Les ex-cadres de la CNAN impliqués dans l’affaire du naufrage du Béchar sont libres depuis hier. Le verdict a été rendu par le tribunal criminel d’Alger, aux termes d’un procès en appel riche en rebondissements.
Le tribunal criminel d’Alger a prononcé l’acquittement, hier, au bénéfice des six anciens cadres de la CNAN poursuivis dans le naufrage du navire Béchar en 2004.

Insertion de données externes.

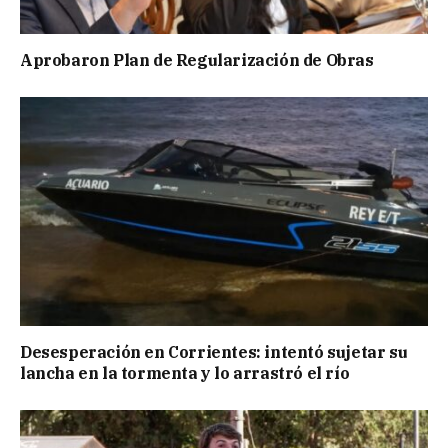
Aprobaron Plan de Regularización de Obras
Desesperación en Corrientes: intentó sujetar su
lancha en la tormenta y lo arrastró el río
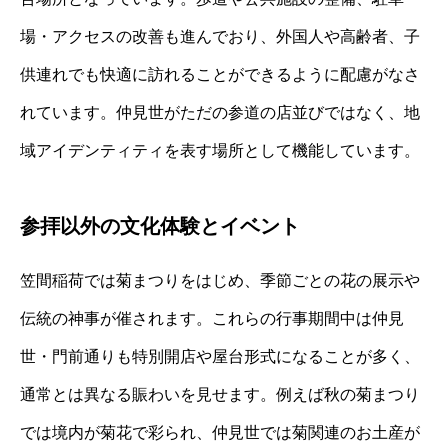
場・アクセスの改善も進んでおり、外国人や高齢者、子
供連れでも快適に訪れることができるように配慮がなさ
れています。仲見世がただの参道の店並びではなく、地
域アイデンティティを表す場所として機能しています。
参拝以外の文化体験とイベント
笠間稲荷では菊まつりをはじめ、季節ごとの花の展示や
伝統の神事が催されます。これらの行事期間中は仲見
世・門前通りも特別開店や屋台形式になることが多く、
通常とは異なる賑わいを見せます。例えば秋の菊まつり
では境内が菊花で彩られ、仲見世では菊関連のお土産が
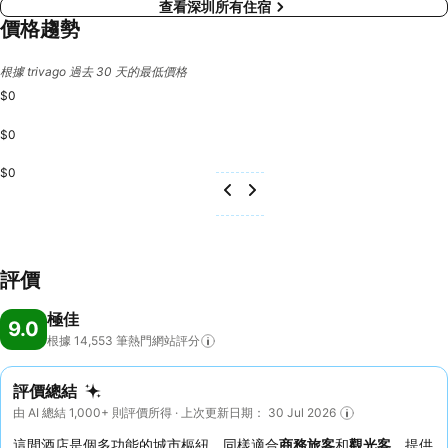
查看深圳所有住宿
價格趨勢
根據 trivago 過去 30 天的最低價格
$0
$0
$0
評價
極佳
9.0
根據 14,553
筆熱門網站評分
評價總結
由 AI 總結 1,000+ 則評價所得 · 上次更新日期： 30 Jul 2026
這間酒店是個多功能的城市樞紐，同樣適合
商務旅客
和
觀光客
，提供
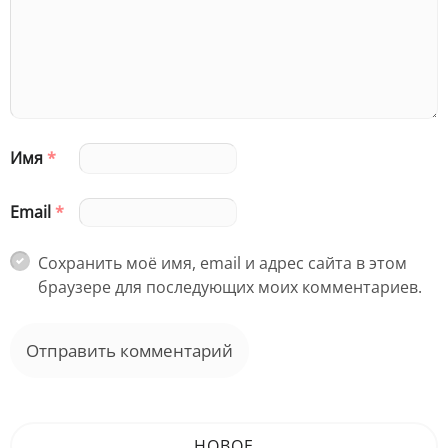
Имя
*
Email
*
Сохранить моё имя, email и адрес сайта в этом
браузере для последующих моих комментариев.
НОВОЕ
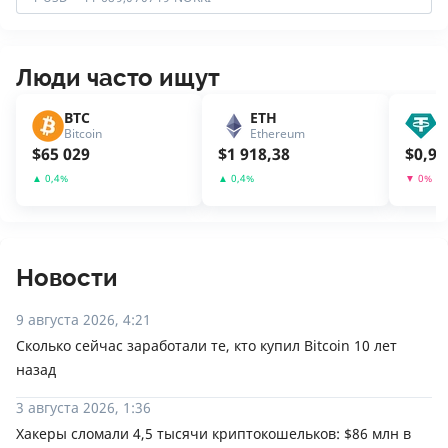
Люди часто ищут
BTC
ETH
U
Bitcoin
Ethereum
T
$
65 029
$
1 918,38
$
0,99
▲
0,4
%
▲
0,4
%
▼
0
%
Новости
9 августа 2026, 4:21
Сколько сейчас заработали те, кто купил Bitcoin 10 лет
назад
3 августа 2026, 1:36
Хакеры сломали 4,5 тысячи криптокошельков: $86 млн в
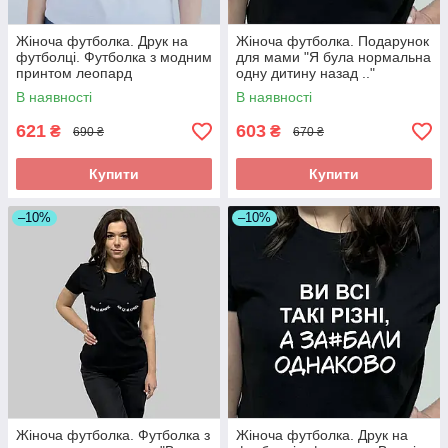
Жіноча футболка. Друк на
Жіноча футболка. Подарунок
футболці. Футболка з модним
для мами "Я була нормальна
принтом леопард
одну дитину назад .."
В наявності
В наявності
621
603
₴
₴
690 ₴
670 ₴
Купити
Купити
–10%
–10%
Жіноча футболка. Футболка з
Жіноча футболка. Друк на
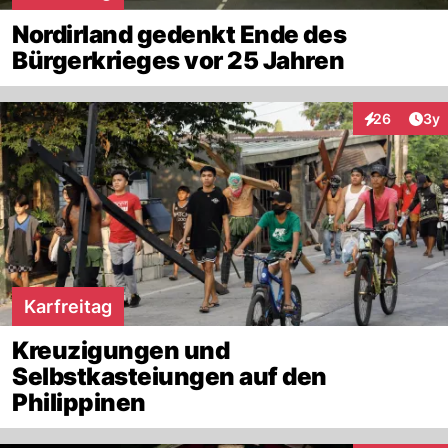
Nordirland gedenkt Ende des
Bürgerkrieges vor 25 Jahren
Arti
26
3y
Interaktionen
Karfreitag
Kreuzigungen und
Selbstkasteiungen auf den
Philippinen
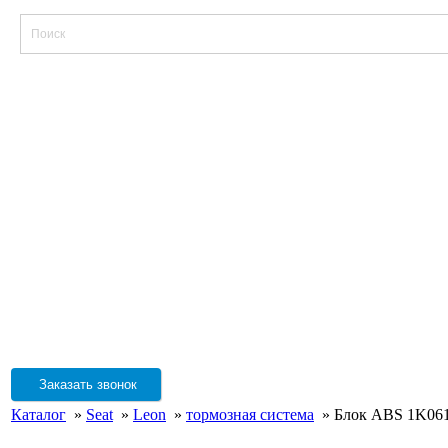
Заказать звонок
Каталог
»
Seat
»
Leon
»
тормозная система
» Блок ABS 1K06141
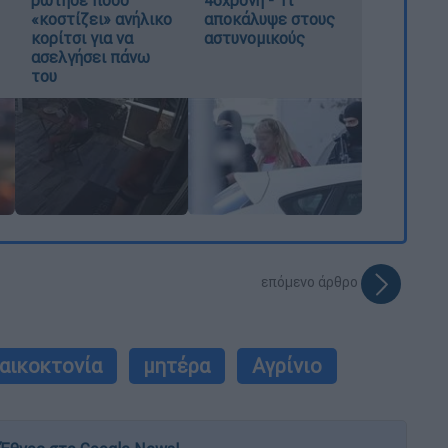
«κοστίζει» ανήλικο
αποκάλυψε στους
κορίτσι για να
αστυνομικούς
ασελγήσει πάνω
του
επόμενο άρθρο
αικοκτονία
μητέρα
Αγρίνιο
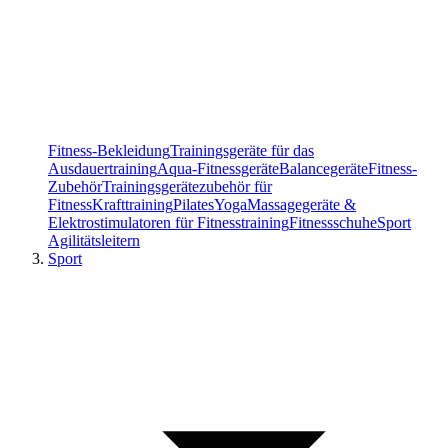
Fitness-Bekleidung
Trainingsgeräte für das
Ausdauertraining
Aqua-Fitnessgeräte
Balancegeräte
Fitness-
Zubehör
Trainingsgerätezubehör für
Fitness
Krafttraining
Pilates
Yoga
Massagegeräte &
Elektrostimulatoren für Fitnesstraining
Fitnessschuhe
Sport
Agilitätsleitern
Sport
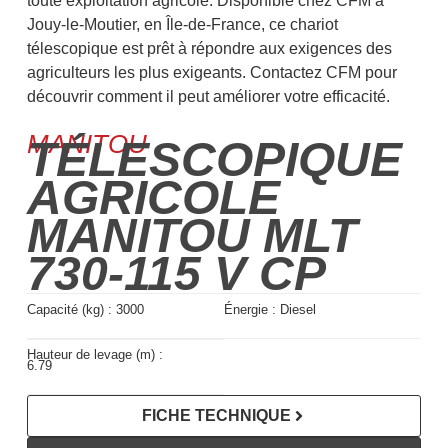
toute exploitation agricole. Disponible chez CFM à
Jouy-le-Moutier, en Île-de-France, ce chariot
télescopique est prêt à répondre aux exigences des
agriculteurs les plus exigeants. Contactez CFM pour
découvrir comment il peut améliorer votre efficacité.
MANITOU
TÉLESCOPIQUE
AGRICOLE
MANITOU MLT
730-115 V CP
Capacité (kg) :
3000
Énergie :
Diesel
Hauteur de levage (m) :
6.79
FICHE TECHNIQUE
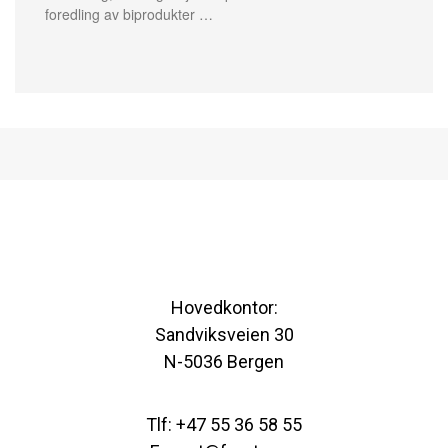
foredling av biprodukter …
Hovedkontor:
Sandviksveien 30
N-5036 Bergen
Tlf: +47 55 36 58 55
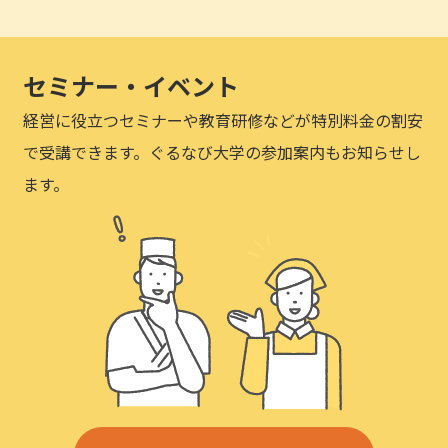
セミナー・イベント
経営に役立つセミナーや教育研修などが特別料金の割安
で受講できます。ぐるなび大学の参加案内もお知らせし
ます。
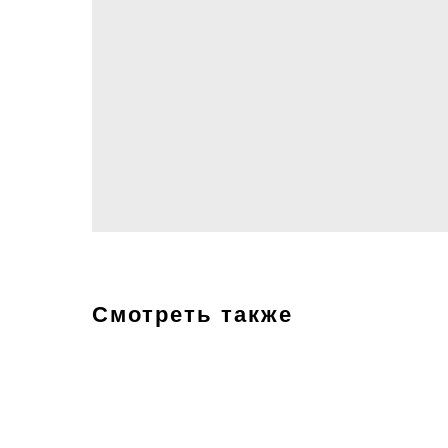
Смотреть также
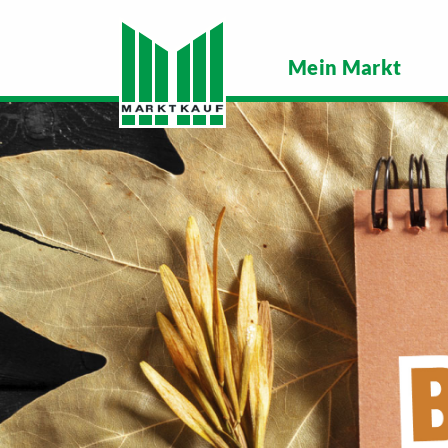
Mein Markt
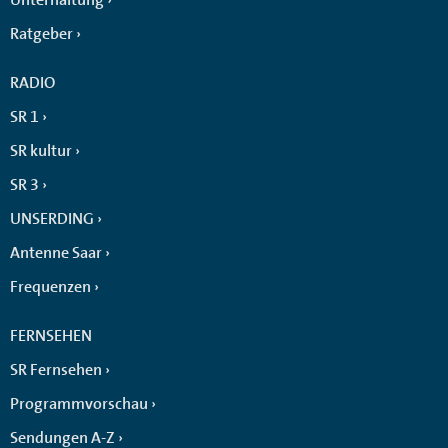
Ratgeber
RADIO
SR 1
SR kultur
SR 3
UNSERDING
Antenne Saar
Frequenzen
FERNSEHEN
SR Fernsehen
Programmvorschau
Sendungen A-Z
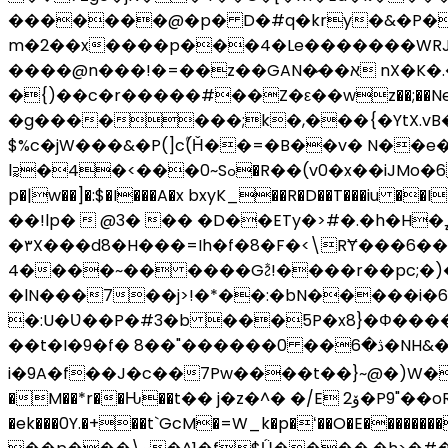
�������@�p� D�#q�kry�&�P��y
m�2��x����p���4�Le�������WRJP#[
����@n���!�=��z��GAN�̷��א nX�K�.��}��4vB �}l�bsa�]�M�'_�q]w�mN�k��|
�{)��c�r�����#��Z�ε��wz��;��Ne,
�g�������;k�,���{�YtX.vB�J9g������I�r���
$%c�jW���&�P(]cۢ(Ȟ��=�B��v� N��e��z%R{�(*��hG@~Ӻ
l⫊�4�<���0~Sߋ�R��(v0�x��iJMo�6 ���k���6{�4�o���rA��κ���򊏼Db�y:��k\A08����4�P��'��[X( �ATu]iC��W+�
p�|w��]�:$�I���A�x bxyK_��R�D��T���iu ��I
��!lp�  @3� �� �D��ETy�>#�.�h�H�ߨ;�"y���g^��L�]��!
�٣X���d8�H���=Ih�f�8�F�<\RɎ���6��P���2�8�5����yK �>>k��^��x�����}���?����L�'�ƥ�E
4����~�� ����Gꫲ!����r��pc;�)�bv)��>�0�� ρe{��7�
�lN���7��j>!�*��:�bN�����i�6d�z�ECZ�nt�:��qؽ$tP�~�b
�:U�Ʋ��P�#3�b ���5P�x8}�Φ���
��t�I�9�f� 8��"������ڎ�6�� 0�NH&�(|�1;a�`k�NϚ�e:�<� :A�x�����x+�tV� 跻
i�9A�f��J�c��7Pw����t��}~@�)W�v5e
�M��*r��Ԋ��t�� j�z�^� �/E ۆ2�P9"��oR���"� dG�:�C�"��u�����vX���q�e�u��j���&4Ug&���ڭE ���Z��t(��}
�ek���0Y.�+��t`GcM�=W_k�p�ʻ��O�E��������.It �D��c F�4 ��,� g�A��;H۔#�oP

«Justice a été rendue après six longues années de batailles juridiques et judiciaires. Elle est sortie vainqueur aujourd’hui. Le jugement prononcé démontre que le secteur compte des hommes et des femmes compétents qui ne se soumettent qu’à leurs convictions personnelles. La composition du tribunal criminel a honoré l’Algérie et non pas uniquement la justice.
On est vraiment fiers du verdict, les magistrats et jurés ont compris, dès l’ouverture du procès, qui a duré cinq jours, que les accusés n’étaient nullement responsables du naufrage du navire Béchar, car ils ont conclu que les mis en cause n’avaient pas la qualité d’armateur dans cette affaire», a déclaré Maître Chérif Chorfi aux journalistes peu après la prononciation du verdict, au seuil de la salle 5 de la cour d’Alger où s’est déroulé le procès.
La joie se lisait sur les visages des parents et proches des acquittés au moment du verdict prononcé par le président du tribunal criminel d’Alger, M. Adelmalek Boubattra, épaulé par Melle Maïza M’barka et M. Manseur Ouchene et de deux jurés dont l’un n’a pas cessé, tout au long des débats, de prendre note. Des cris et des youyous fusaient de partout de la salle. Cette ambiance s’est poursuivie dans le hall de la cour d’Alger où les familles se félicitaient.
Quant aux familles des victimes, elles se sont regroupées dans un coin isolé de la cour et versaient de chaudes larmes. Certains ont piqué des crises de nerfs et clamé haut et fort : «Les victimes ont été encore une fois tuées. Elles devaient être rétablies même si elles sont mortes. Les familles des personnes acquittées devaient nous respecter car il y a mort d’homme.»
En effet, le 5e et dernier jour du procès des ex-cadres de la CNAN a été consacré aux répliques des parties civiles et à celles du procureur général aux plaidoiries jugées parfois «provocatrices».
Le représentant du ministère public, à savoir M. Farak Mohamed, a tenu à préciser aux avocats qu’il n’a fait que son devoir en qualité de représentant du parquet général près la cour d’Alger : «Certains avocats se sont acharnés sur moi pour la simple raison que j’ai dressé un dur réquisitoire à l’encontre des accusés. Je n’ai rien inventé, j’ai formulé des demandes conformément au dossier que j’ai en main.»
Et d’ajouter à la direction du président : «Je suis là pour défendre l’intérêt des parties civiles. L’ombre des victimes plane aujourd’hui dans la salle d’audiences.
Les peines requises à l’encontre des accusés sont bel et bien stipulées dans les lois de la République, plus précisément dans le code maritime.» Invités à prendre la parole pour la dernière fois, les accusés, à l’instar de l’ex-président directeur général, en l’occurrence Ali Koudil, Ammour Mohand Ouramdane, Zaoui Salah, Ikhaladène Kamel et Debbah Mustapha ont clamé haut et fort leur innocence, affirmant que les responsabilités pénale et criminelle dans le naufrage du navire Béchar ne leur incombe pas.
Ils ont tenu à préciser que le naufrage du bateau est dû à une catastrophe naturelle. Kamel Ikhalèdene, ex-directeur technique au niveau de la Cnan et qui gérait le navire Béchar, a déclaré qu’il n’oubliera jamais cette journée fatidique : «J’entretenais de très bonnes relations avec les victimes. Elles jouissaient d’une très bonne réputation. Les défunts ont sacrifié leur vie.»
A signaler enfin que les avocats de la partie civile ont dénoncé les mesures entreprises à l’encontre des parents et proches des victimes au lendemain de la tenue de leur premier jugement.
Ces derniers ont été purement et simplement révoqués, car ils ont refusé de se désister de la poursuite judiciaire, que ce soit lors de l’enquête préliminaire ou l’instruction judiciaire, selon les avocats des parties civiles lors des plaidoiries consacrées aux réparations matérielles aux préjudices causés aux ayants droit.
A noter que le tribunal a jugé que toutes les accusations portées contre les accusés sont infondées, comme le démontrent les réponses rendues aux 96 questions posées lors des délibérations.